> _Passage provided_
Archives of Maryland
(Biographical Series)

William Dawson (?-1824)
MSA SC 3520-17302

Biography:

Dawson was born in the 1750s, possibly in Cecil County, Maryland. [1] On January 11, 1776, he enlisted as a private in Edward Veazey's Seventh Independent Company "on Bohemia Manor" in Cecil County. [2] He was five feet, eight inches tall. At the time he claimed to be age 21, putting his birth year as 1755, but later in his life, he said he was born in 1751 or 1752. [3]

Many of those in the Seventh Independent Company were recruited from Kent, Cecil, and Queen Anne counties, and were in the twenties. [4] Overall, the average age was about twenty-five, but soldiers born in the thirteen colonies were slightly younger than those from foreign countries. [5]

The independent companies, early in the war, had a different role than William Smallwood's First Maryland Regiment. They had the role of securing the Chesapeake Bay's shoreline from British attack. Smallwood's men, on the other hand, were raised as full-time Maryland soldiers as part of the Continental Army, and were divided between Annapolis and Baltimore. The Seventh Independent Company was stationed in Kent County's Chestertown and Queen Anne County's Kent Island. [6] During this time, Veazey was uneasy that they did not receive "arms nor ammunition" until June. [7]

While the independent companies were originally intended to defend Maryland, three of them accompanied the First Maryland Regiment when it marched up to New York in July 1776. The transfer of the independent companies to the Continental Army showed that Maryland was more than willing to do its part to recruit the men needed for the revolutionary cause. [8] The independent companies and the First Maryland Regiment arrived in New York in early August, with the Battle of Brooklyn set between the Continental Army and the British Army, joined by their Hessian allies.

Dawson served with his company at the Battle of Brooklyn in late August 1776. Along with the companies of Daniel Bowie and Peter Adams, which suffered heavy casualties, 68 percent of Veazey's company were killed or captured. Captain Veazey was killed while Second Lieutenant Samuel Turbett Wright and Third Lieutenant Edward De Coursey were captured. [9] As a result of Veazey's death, First Lieutenant William Harrison took charge of the company. After the battle, only 36 men remained out of the original force of over 100. [10] The loss of life confirmed the assessment of the British Parliament's Annual Register which described how "almost a whole regiment from Maryland…of young men from the best families in the country was cut to pieces" even as the battle brought the men of the Maryland 400 together. [11]

The Battle of Brooklyn, the first large-scale battle of the war, fits into the larger context of the Revolutionary War. If the Maryland Line had not stood and fought the British, enabling the rest of the Continental Army to escape, then the Continental Army would been decimated, resulting in the end of the Revolutionary War. This heroic stand gave the regiment the nickname of the Old Line and those who made the stand in the battle are remembered as the Maryland 400.

Dawson survived the Battle of Brooklyn and was not taken prisoner. By the spring of 1777, the command of the Seventh Independent Company was uncertain since Wright and De Coursey were prisoners, Veazey had been killed, and Harrison had resigned. [12] As a result, the company, among with the other independent companies, became part of the Second Maryland Regiment.

> _Data_
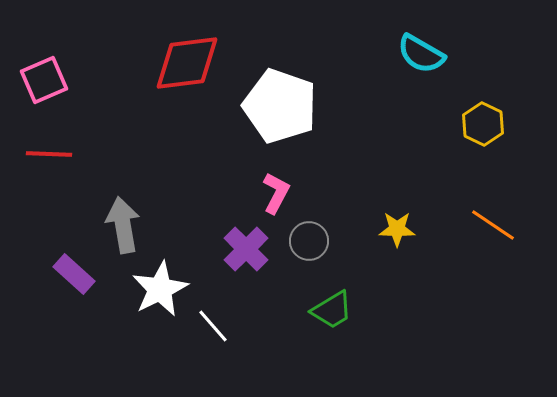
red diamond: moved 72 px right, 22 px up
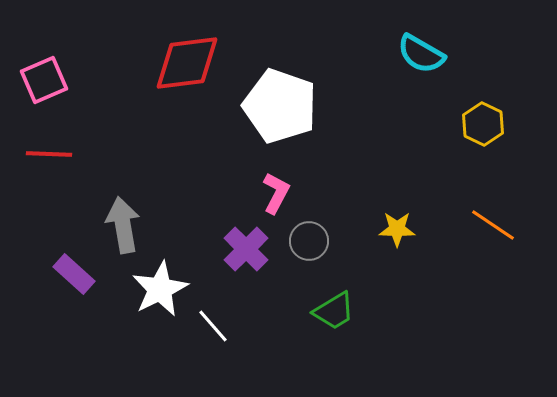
green trapezoid: moved 2 px right, 1 px down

> _What to do_
(A) Please rewrite the William Dawson biography from "The Battle of Brooklyn, the" to "Second Maryland Regiment.", replacing "Old Line" with "Old Guard".
(B) According to the William Dawson biography, where was the Seventh Independent Company stationed?
(C) List every person named in the William Dawson biography.

> _The replies_
(A)
The Battle of Brooklyn, the first large-scale battle of the war, fits into the larger context of the Revolutionary War. If the Maryland Line had not stood and fought the British, enabling the rest of the Continental Army to escape, then the Continental Army would been decimated, resulting in the end of the Revolutionary War. This heroic stand gave the regiment the nickname of the Old Guard and those who made the stand in the battle are remembered as the Maryland 400.

Dawson survived the Battle of Brooklyn and was not taken prisoner. By the spring of 1777, the command of the Seventh Independent Company was uncertain since Wright and De Coursey were prisoners, Veazey had been killed, and Harrison had resigned. [12] As a result, the company, among with the other independent companies, became part of the Second Maryland Regiment.

(B) It was stationed at Chestertown in Kent County and on Kent Island in Queen Anne County.

(C) William Dawson, Edward Veazey, William Smallwood, Samuel Turbett Wright, Edward De Coursey, Daniel Bowie, Peter Adams, William Harrison